## Request:
Below are the records; copy every line in them that holds the string "Nous".

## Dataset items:
▬▬▬▬▬▬▬▬▬▬
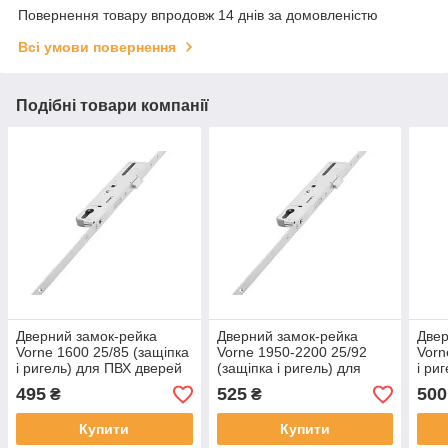
Повернення товару впродовж 14 днів за домовленістю
Всі умови повернення
Подібні товари компанії
Дверний замок-рейка
Дверний замок-рейка
Двер
Vorne 1600 25/85 (защіпка
Vorne 1950-2200 25/92
Vorn
і ригель) для ПВХ дверей
(защіпка і ригель) для
і ри
вхідних/балконних дверей
495
525
500
₴
₴
ПВХ
Купити
Купити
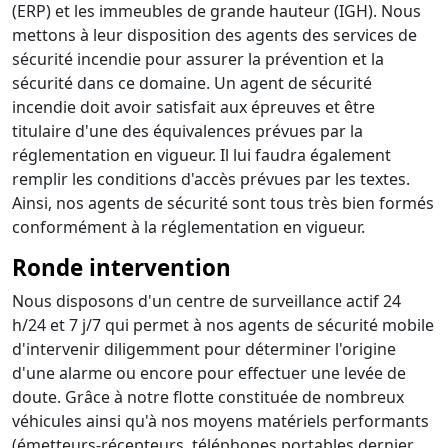
(ERP) et les immeubles de grande hauteur (IGH). Nous
mettons à leur disposition des agents des services de
sécurité incendie pour assurer la prévention et la
sécurité dans ce domaine. Un agent de sécurité
incendie doit avoir satisfait aux épreuves et être
titulaire d'une des équivalences prévues par la
réglementation en vigueur. Il lui faudra également
remplir les conditions d'accès prévues par les textes.
Ainsi, nos agents de sécurité sont tous très bien formés
conformément à la réglementation en vigueur.
Ronde intervention
Nous disposons d'un centre de surveillance actif 24
h/24 et 7 j/7 qui permet à nos agents de sécurité mobile
d'intervenir diligemment pour déterminer l'origine
d'une alarme ou encore pour effectuer une levée de
doute. Grâce à notre flotte constituée de nombreux
véhicules ainsi qu'à nos moyens matériels performants
(émetteurs-récepteurs, téléphones portables dernier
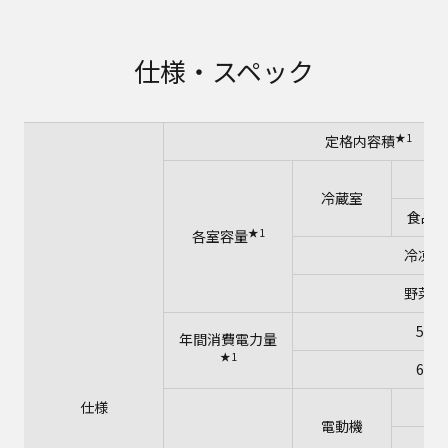
仕様・スペック
★1
定格内容積
冷蔵室
食品収
★1
各室容量
冷凍室
野菜室
50H
年間消費電力量
★1
60H
仕様
電動機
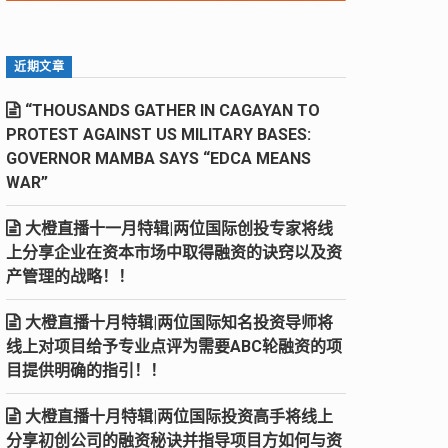
近期文章
“THOUSANDS GATHER IN CAGAYAN TO
PROTEST AGAINST US MILITARY BASES:
GOVERNOR MAMBA SAYS “EDCA MEANS
WAR”
大橙直播十一月特辑|两位国际创投专家将线
上分享企业在资本市场中取得融资的诀窍以及资
产管理的战略！！
大橙直播十月特辑|两位国际知名投资导师将
线上对项目给予专业点评为需要ABC轮融资的项
目提供明确的指引！！
大橙直播十月特辑|两位国际投资高手将线上
分享初创公司的融资秘诀并指导项目方如何与资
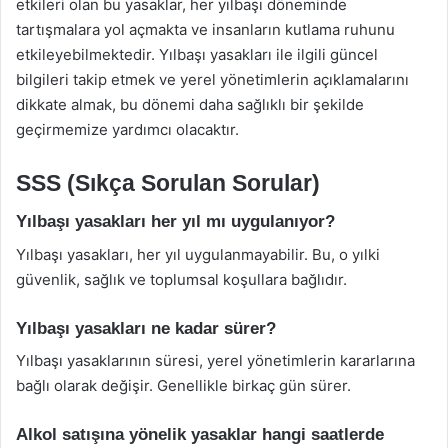
etkileri olan bu yasaklar, her yılbaşı döneminde
tartışmalara yol açmakta ve insanların kutlama ruhunu
etkileyebilmektedir. Yılbaşı yasakları ile ilgili güncel
bilgileri takip etmek ve yerel yönetimlerin açıklamalarını
dikkate almak, bu dönemi daha sağlıklı bir şekilde
geçirmemize yardımcı olacaktır.
SSS (Sıkça Sorulan Sorular)
Yılbaşı yasakları her yıl mı uygulanıyor?
Yılbaşı yasakları, her yıl uygulanmayabilir. Bu, o yılki
güvenlik, sağlık ve toplumsal koşullara bağlıdır.
Yılbaşı yasakları ne kadar sürer?
Yılbaşı yasaklarının süresi, yerel yönetimlerin kararlarına
bağlı olarak değişir. Genellikle birkaç gün sürer.
Alkol satışına yönelik yasaklar hangi saatlerde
▬▬▬▬▬▬▬▬▬▬
## Written response:
(ERP) et les immeubles de grande hauteur (IGH). Nous
Nous disposons d'un centre de surveillance actif 24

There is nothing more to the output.